This week, Rabbi Judah Isaacs, the OU’s Director of Community Engagement, and I visited the Five Towns on the south shore of Long Island. While there, we met with the heads of some of the most important educational institutions in the area, including Rabbi Yaakov Bender, Dean Yeshiva Darchei Torah and Mesivta Chaim Shlomo; Mrs. Helen Spirn, Head of School of the Stella K. Abraham Yeshiva High School for Girls of HALB (SKA);Rabbi Yisrael Yair Kaminetsky, Menahel of the Davis Renov Stahler Yeshiva High School for Boys of HALB (DRS); and Rabbi Zvi Meir Friedman, Rosh HaYeshiva of Rambam Mesivta of Lawrence.
During the course of our visit, we discussed and were enlightened regarding the challenges and opportunities facing the high schools in the Five Towns. School enrollment continues to grow in the Five Towns, while tuition revenue continues to decline. Schools are faced with greater burdens when it comes to fundraising and finding creative ways to reduce costs. Rabbis Isaacs and I shared the OU’s initiatives addressing the affordability of Orthodox Jewish life, and the schools were encouraged to pursue these initiatives.
It was most gratifying that these master educators praised the work of NCSY in addressing the spiritual needs of teens, particularly the summer programs that are offered for yeshiva students. The schools are engaging teenagers living in a technology age, and are looking at new ways to educate this generation. Students access and integrate information in new ways, and each of the schools is using new methodologies to reach and to teach today’s teens.
Finally, Rabbi Isaacs and I also met with Rabbi Simcha Lefkowitz, rabbi of Congregation Anshei Chesed of Hewlett, to learn more about his shul and to offer the support of the OU’s Department of Synagogue Services to strengthen programming for youth and adults in the shul.
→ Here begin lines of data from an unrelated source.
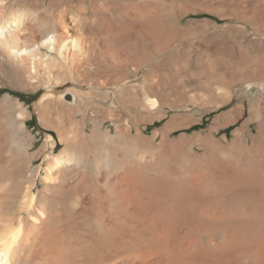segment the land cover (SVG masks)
<instances>
[{
	"label": "bare ground",
	"instance_id": "1",
	"mask_svg": "<svg viewBox=\"0 0 264 264\" xmlns=\"http://www.w3.org/2000/svg\"><path fill=\"white\" fill-rule=\"evenodd\" d=\"M103 2L93 16L79 5L47 19L23 0H0V91L11 81L40 90L34 107L58 134H46V166H34L30 110L14 91L0 93V264H264V116L256 135L241 127L232 143L217 137L221 118L205 135L172 137L191 125L172 118L147 136L141 120L146 128L168 114L154 83L138 82L157 80L137 68L96 93L65 88L86 64L126 60L130 15ZM63 108L81 111L82 122L66 124Z\"/></svg>",
	"mask_w": 264,
	"mask_h": 264
},
{
	"label": "rangeland",
	"instance_id": "2",
	"mask_svg": "<svg viewBox=\"0 0 264 264\" xmlns=\"http://www.w3.org/2000/svg\"><path fill=\"white\" fill-rule=\"evenodd\" d=\"M98 1L23 0L24 7L46 14L47 19L69 7L79 8V5L84 14L93 16V10L101 9L99 5L102 1L107 2V7L112 12L122 9L130 15L127 17L125 14L130 32L123 33L120 37L124 42L126 60L121 64H113L119 66L118 68L110 65L107 69H96L99 64H86L85 67L89 68L83 69L86 74L75 83L70 81L65 88H74L75 85V88L88 89L83 92L96 93V86L115 87L123 80L134 78L133 68H137L139 75L143 73L144 76L157 80L138 82L141 85L154 83L157 88L156 96L168 114L165 120L148 124L146 128V122H140V118L135 117L134 113L126 115L138 120L139 127L147 136H151L155 129L161 130L172 118L178 123L191 124L175 130L172 137L183 134L194 136L200 132L205 135L216 125L217 118H221L224 123L217 133L218 138L227 135L228 142L232 143L236 130L241 127L257 134L258 125L264 116V0H161L156 5L150 1L143 3L145 0H102L100 4ZM142 10H147L145 15L150 14L148 17L154 15L155 20L150 23L145 22L148 17L140 20V16L134 13ZM160 13L162 19L158 16ZM157 16L162 20L158 19L162 28L157 25ZM145 23L150 31L142 28ZM153 30L160 35H156ZM4 80L10 84V81ZM11 83L9 87L1 88L0 93L14 91L29 108L28 119L31 122L28 129L36 141L33 151L38 153L34 166H46L43 149L46 134L56 138L58 134L53 126L49 128L42 124L34 107L42 92L26 88L23 81ZM116 95L114 91V99ZM67 97L71 99L72 95L68 93ZM226 99L232 101L218 106ZM82 100L80 102L83 105L85 101ZM256 100H261L262 108L251 105ZM63 109L62 115L66 124L71 119L82 122L81 111ZM116 112L125 114L120 107ZM113 124L106 125H110L112 132H115ZM87 132L91 133V124ZM63 146L59 143L57 151ZM101 154L102 149L95 146L92 155Z\"/></svg>",
	"mask_w": 264,
	"mask_h": 264
}]
</instances>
All in all, it was a very well-rounded, fulfilling trip that reflects the type of work going on throughout the OU with special emphasis on education and tuition affordability. I thank Rabbi Isaacs and all the educators for their ongoing efforts, and especially for ensuring that our next generation continue to receive quality upbringings despite increasingly challenging economic realities.